Bu arada yolu dusup de kofte yiyecek olanlar, muhakkak bu firsati es gecmesinler. 3 kisi yenen yemek fiyatinin -tabii gidilen mekana gore degisebilir- Istanbul'dakinin yarisi olmasi tuhafti. Arada 2 saatlik yol var alti ustu.

Ve donuste kararimi verdim. Eger yasliligimda bir gun, "ne Istanbul'suz, ne Istanbul'da" dersem,Tekirdağ 'a yerlesecegim. Bizim evden Tekirdağ sehir merkezi 120 km'ymis, bugun baktik. Hem Istanbul'a yakin olmak, hem de kargasadan uzak olmayi isteyenler icin birebir aslinda.
Velhasil, guzel sirin bir sehir Tekirdağ...

5 Haziran 2009

Denizli Hikayesi

Cumartesi sabahi kalktim, Taksim'e oradan da Sabiha Gokcen'e dogru yol aldim. Ucak'in kalkis saatinden 2.5 saat once alandaydim, benden baska BESIKTASli da yoktu meydanda. Yavas yavas millet gelmeye basladi, ucus biletleri ve atkilar dagitildi. Kontrolden gecildi ve cikis kapisina geldik. Ucak'in 20-25 dakika rotar yapmasini da firsat bilerek yavas yavas havaya girdik. VictorY pankarti esliginde, tezahurat basladi. Ardindan ucaga binildi.


Makaralar hosteslerin klasik uyarilarini yapmalariyla vites arttirmaya basladi. Gidiste bir problem yasamadik. Ucak kalkarken uclu cekildi, ucak kalktiktan sonra sampanya patlatildi. Sampanya'nin bir kismi uzerimdeki hirkaya dokuldu. Sakinilan goze cop batarmis misali. Cikardik hirkayi. Bu arada ucaktan korkanlara sakalar yapildi. Bir ara zipla zipla ziplamayan yapilacakti ki son anda engellendi. 45-50 dakika sonra Denizli semalarina ulasildi. Ancak inis biraz sorunlu oldu, sanirim 3-4 tur attik Denizli uzerinde.
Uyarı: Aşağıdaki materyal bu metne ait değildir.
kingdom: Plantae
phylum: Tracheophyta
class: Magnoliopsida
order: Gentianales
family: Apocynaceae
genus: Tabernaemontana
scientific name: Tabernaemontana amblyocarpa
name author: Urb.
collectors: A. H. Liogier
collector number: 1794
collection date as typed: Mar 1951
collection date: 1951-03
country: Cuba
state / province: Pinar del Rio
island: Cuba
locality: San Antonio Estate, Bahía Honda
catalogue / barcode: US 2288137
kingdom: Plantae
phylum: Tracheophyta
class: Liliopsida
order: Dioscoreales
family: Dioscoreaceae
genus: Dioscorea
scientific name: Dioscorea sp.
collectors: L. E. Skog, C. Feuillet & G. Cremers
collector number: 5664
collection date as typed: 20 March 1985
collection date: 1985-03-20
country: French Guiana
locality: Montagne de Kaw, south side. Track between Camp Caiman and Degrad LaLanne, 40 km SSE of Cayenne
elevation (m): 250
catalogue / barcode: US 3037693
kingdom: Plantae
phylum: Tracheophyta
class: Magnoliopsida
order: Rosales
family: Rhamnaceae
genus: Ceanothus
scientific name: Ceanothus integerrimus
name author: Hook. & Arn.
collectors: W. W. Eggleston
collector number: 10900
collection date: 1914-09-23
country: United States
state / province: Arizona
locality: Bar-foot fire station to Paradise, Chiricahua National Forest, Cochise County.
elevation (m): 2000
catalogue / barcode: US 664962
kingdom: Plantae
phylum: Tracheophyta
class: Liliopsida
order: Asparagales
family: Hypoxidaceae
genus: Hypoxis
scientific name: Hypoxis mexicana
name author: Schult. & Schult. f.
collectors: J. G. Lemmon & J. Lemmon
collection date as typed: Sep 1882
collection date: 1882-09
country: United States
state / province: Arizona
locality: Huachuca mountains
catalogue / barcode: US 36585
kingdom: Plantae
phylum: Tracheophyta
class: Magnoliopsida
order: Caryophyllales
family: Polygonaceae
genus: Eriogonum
Havalimanina inince minibuslere dolustuk ve yemek yenilecek yere gittik. Tabii bu biraz uzun bir yolculuk oldu cunku havalimani sehir merkezinden 63 km uzaktaymis. Bir yandan mac sonu bu yolculuk nasil cekilecek acaba diye dusunmedim de degil. Sampiyon olunca elbette cok guzel, eglenceli gecti, o ayri.

Yemek yenilecek yerin ismi Saracoglu Kasri'ydi. Nezih bir ortam vardi. Sadece serviste zorlandi mekan calisanlari, o da normal 2 ucak dolusu insan ve bazi Istanbul'dan gelen otobusler ayni yerde toplanmisti. 3-4 saati orada gecirdik. Tabii alkol alanlar tam anlamiyla alkolun dibine vurdu. Havada feci sicakti bu arada.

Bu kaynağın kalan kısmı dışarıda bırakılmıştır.